▶ Task requirements
Copy out each line below containing "cursor".

▶ Material provided

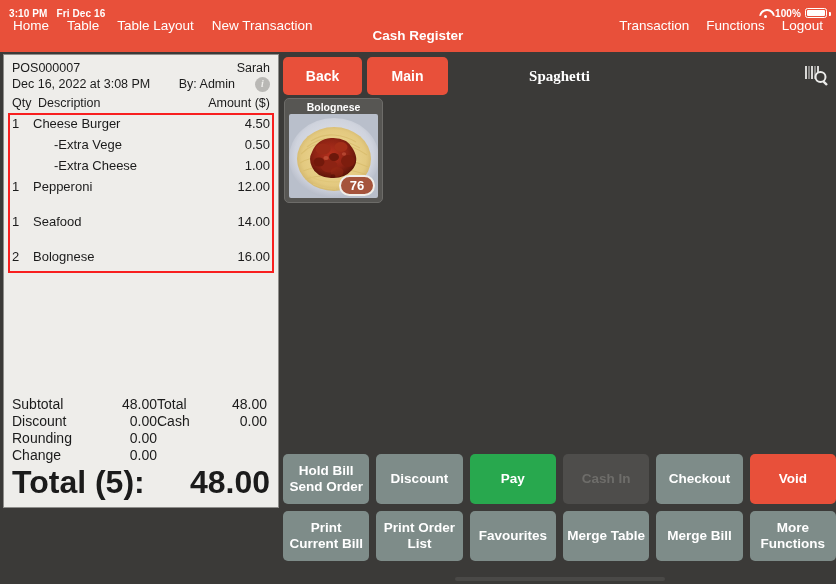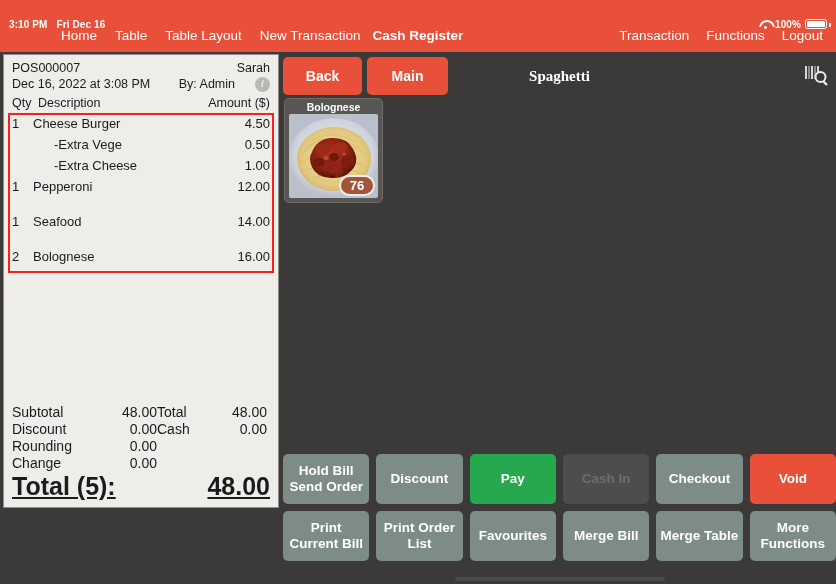--- a/index.html
+++ b/index.html
@@ -7,21 +7,21 @@
     width:836px; height:584px;
     background:#3b3a38;
     font-family:"Liberation Sans", sans-serif;
     overflow:hidden;
   }
   #app { position:relative; width:836px; height:584px; }
 
   
   .topbar { position:absolute; left:0; top:0; width:836px; height:52px; background:#e8503a; }
   .statusbar {
-    position:absolute; left:0; top:15px; width:836px; height:18px;
+    position:absolute; left:0; top:4px; width:836px; height:18px;
     display:flex; align-items:center; color:#fff;
     font-size:10px; font-weight:bold; letter-spacing:.1px;
   }
   .sb-time { margin-left:9px; }
   .sb-date { margin-left:9px; }
   .sb-right { margin-left:auto; display:flex; align-items:center; gap:4px; margin-right:9px; }
   .wifi-ic { display:inline-block; width:12px; height:10px; position:relative; }
   .wifi-ic::before{
     content:""; position:absolute; left:0; top:1px; width:12px; height:12px;
     border:2px solid #fff; border-radius:50%;
@@ -30,21 +30,21 @@
   .wifi-ic::after{
     content:""; position:absolute; left:4.5px; top:6.5px; width:3px; height:3px;
     background:#fff; border-radius:50%;
   }
   .batt { display:inline-block; width:22px; height:10px; border:1px solid #fff; border-radius:2.5px; position:relative; }
   .batt::before{ content:""; position:absolute; left:1px; top:1px; right:1px; bottom:1px; background:#fff; border-radius:1px; }
   .batt::after{ content:""; position:absolute; left:23px; top:3px; width:1.5px; height:4px; background:#fff; border-radius:0 1px 1px 0; }
 
   .navrow {
     position:absolute; left:0; top:18px; width:836px; height:34px;
-    display:flex; align-items:center; color:#fff; font-size:13.5px;padding-left:48px;
+    display:flex; align-items:flex-start; color:#fff; font-size:13.5px;
   }
   .nav-left { display:flex; align-items:center; gap:18px; margin-left:13px; }
   .nav-right { display:flex; align-items:center; gap:17px; margin-right:13px; margin-left:auto; }
   .nav-item { cursor:pointer; white-space:nowrap; }
   .nav-title {
     position:absolute; left:0; right:0; top:0; height:34px;
     display:flex; align-items:center; justify-content:center;
     font-size:13.5px; font-weight:bold; pointer-events:none;
   }
 
@@ -91,23 +91,22 @@
   .totals { padding:0 8px 0 8px; font-size:14px; }
   .tot-grid { display:flex; }
   .tot-col { display:flex; flex-direction:column; }
   .tot-col.left { width:145px; }
   .tot-col.right { width:110px; }
   .tot-line { display:flex; justify-content:space-between; line-height:17px; }
   .tot-line .tl { }
   .tot-line .tv { }
   .grand {
     display:flex; justify-content:space-between; align-items:flex-end;
-    padding:0 8px 6px 8px; font-size:25px; font-weight:bold;
+    padding:0 8px 6px 8px; font-size:32px; font-weight:bold;
     margin-top:auto;
-    text-decoration:underline;
   }
 
   
   .rightpane { position:absolute; left:283px; top:54px; width:553px; height:530px; }
 
   .rp-top { position:relative; height:44px; }
   .btn-back, .btn-main {
     position:absolute; top:3px; height:38px; background:#e8503a; color:#fff;
     border-radius:5px; display:flex; align-items:center; justify-content:center;
     font-size:14px; font-weight:bold; cursor:pointer;
@@ -400,24 +399,24 @@
           <span>Current Bill</span>
         </div>
         <div class="act">
           <span>Print Order</span>
           <span>List</span>
         </div>
         <div class="act">
           <span>Favourites</span>
         </div>
         <div class="act">
+          <span>Merge Table</span>
+        </div>
+        <div class="act">
           <span>Merge Bill</span>
-        </div>
-        <div class="act">
-          <span>Merge Table</span>
         </div>
         <div class="act">
           <span>More</span>
           <span>Functions</span>
         </div>
       </div>
 
     </div>
 
     <div class="home-ind"></div>

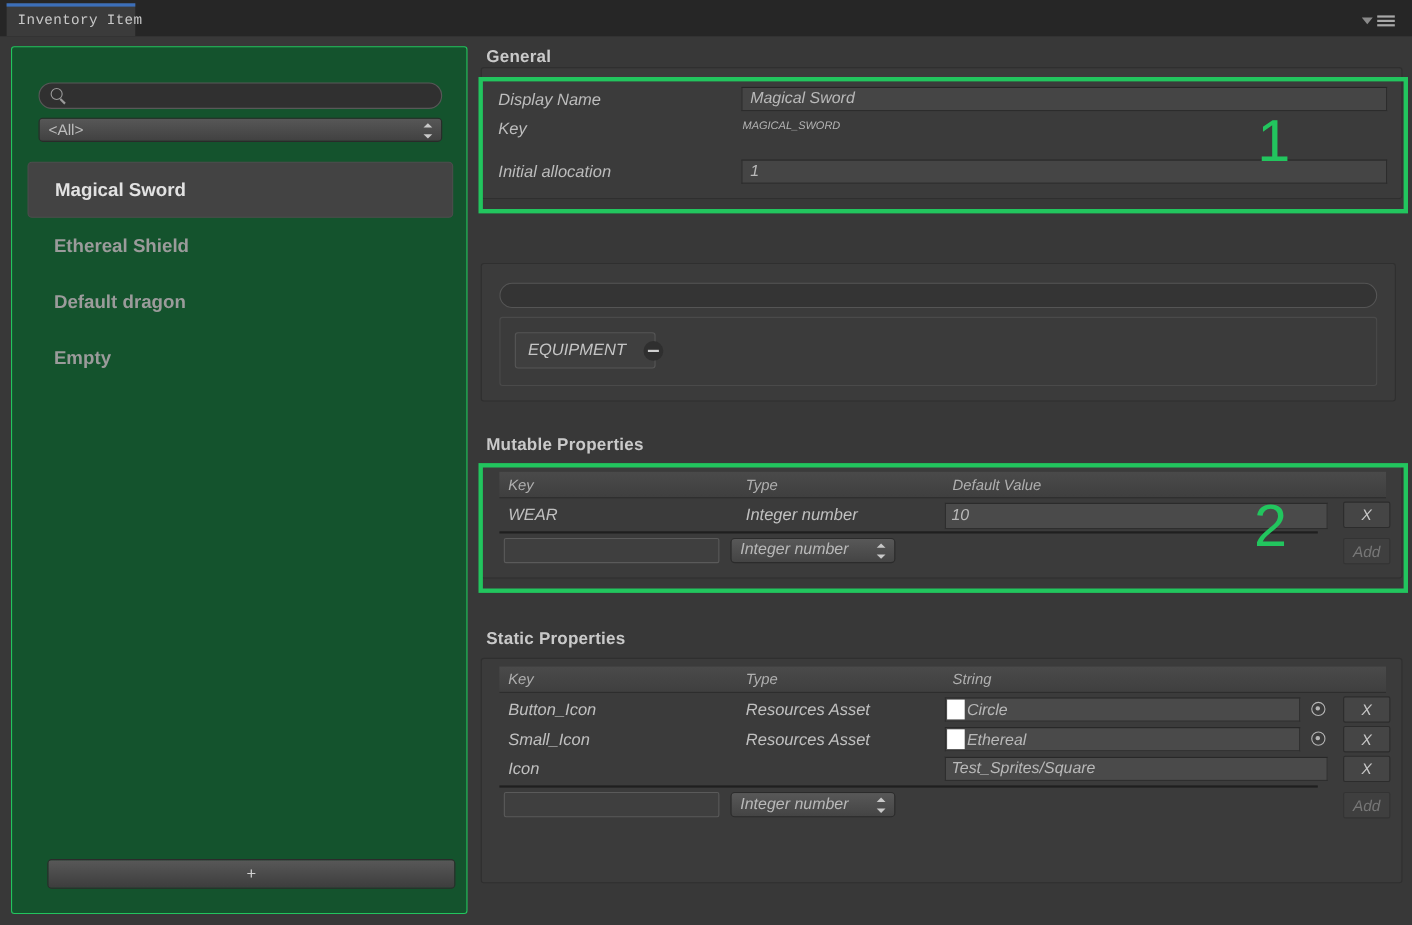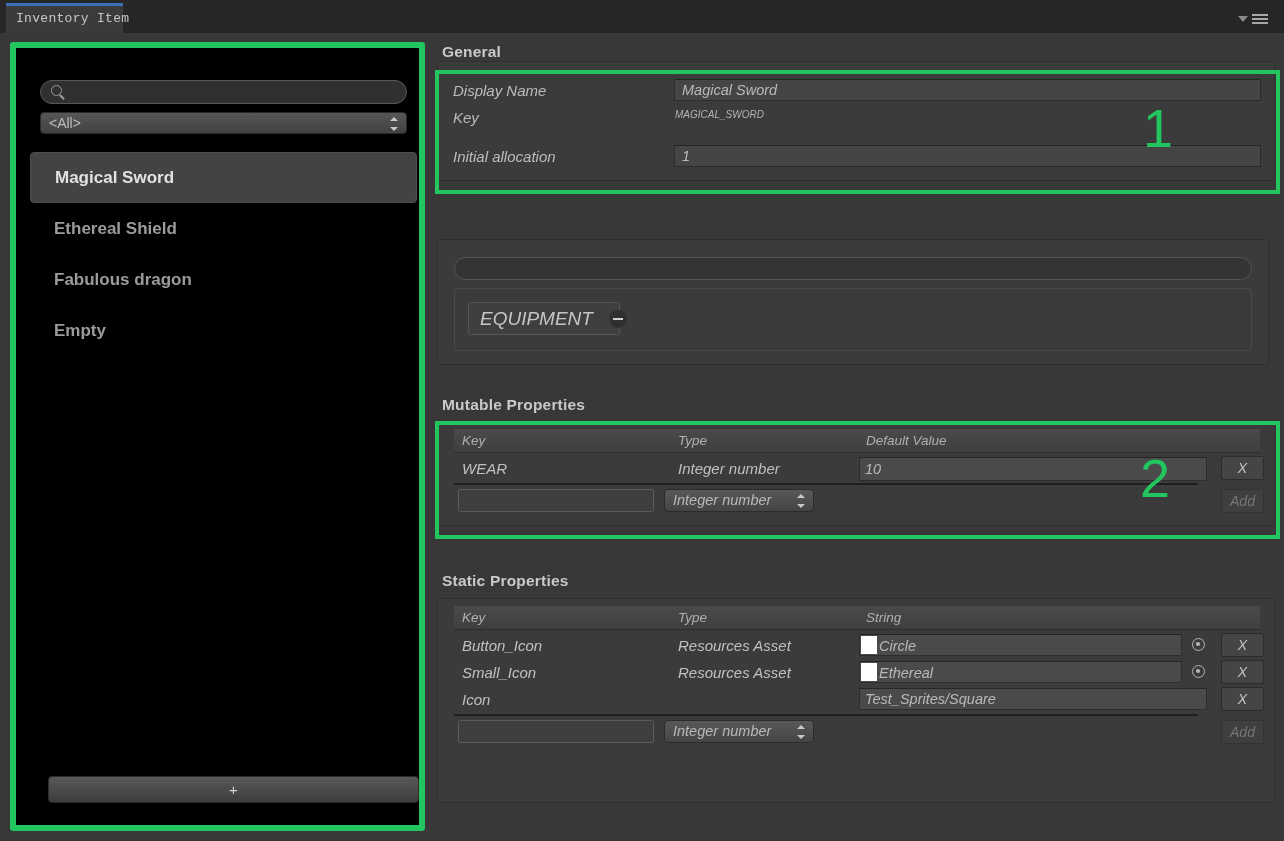--- a/index.html
+++ b/index.html
@@ -53,22 +53,22 @@
     border-top: 6px solid #8a8a8a;
   }
   .burger { display: flex; flex-direction: column; gap: 2px; }
   .burger i { display: block; width: 16px; height: 2px; background: #a8a8a8; }
 
   
   .left-panel {
     position: absolute;
     left: 10px; top: 42px;
     width: 415px; height: 789px;
-    background: #000000;
-    border: 6px solid #22c55e;
+    background: #14532d;
+    border: 1px solid #22c55e;
     border-radius: 3px;
   }
   .searchpill {
     position: absolute;
     left: 24px; top: 32px;
     width: 367px; height: 24px;
     background: #303030;
     border: 1px solid #585858;
     border-radius: 12px;
   }
@@ -210,21 +210,21 @@
     border-radius: 3px;
   }
   .chip {
     position: absolute; left: 13px; top: 13px;
     height: 33px;
     padding: 0 26px 0 11px;
     background: #3f3f3f;
     border: 1px solid #565656;
     border-radius: 3px;
     color: #c5c5c5;
-    font-size: 19px;
+    font-size: 15px;
     line-height: 31px;
     white-space: nowrap;
   }
   .chip-x {
     position: absolute; right: -8px; top: 7px;
     width: 18px; height: 18px;
     background: #2f2f2f;
     border-radius: 50%;
   }
   .chip-x::after {
@@ -384,21 +384,21 @@
     </div>
 
     <div class="item-list">
       <div class="list-item selected">
         <span>Magical Sword</span>
       </div>
       <div class="list-item">
         <span>Ethereal Shield</span>
       </div>
       <div class="list-item">
-        <span>Fabulous dragon</span>
+        <span>Default dragon</span>
       </div>
       <div class="list-item">
         <span>Empty</span>
       </div>
     </div>
 
     <div class="add-btn">
       <span>+</span>
     </div>
   </div>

▶ Solved exercise
   .nav-item { cursor:pointer; white-space:nowrap; }
     font-size:14px; font-weight:bold; cursor:pointer;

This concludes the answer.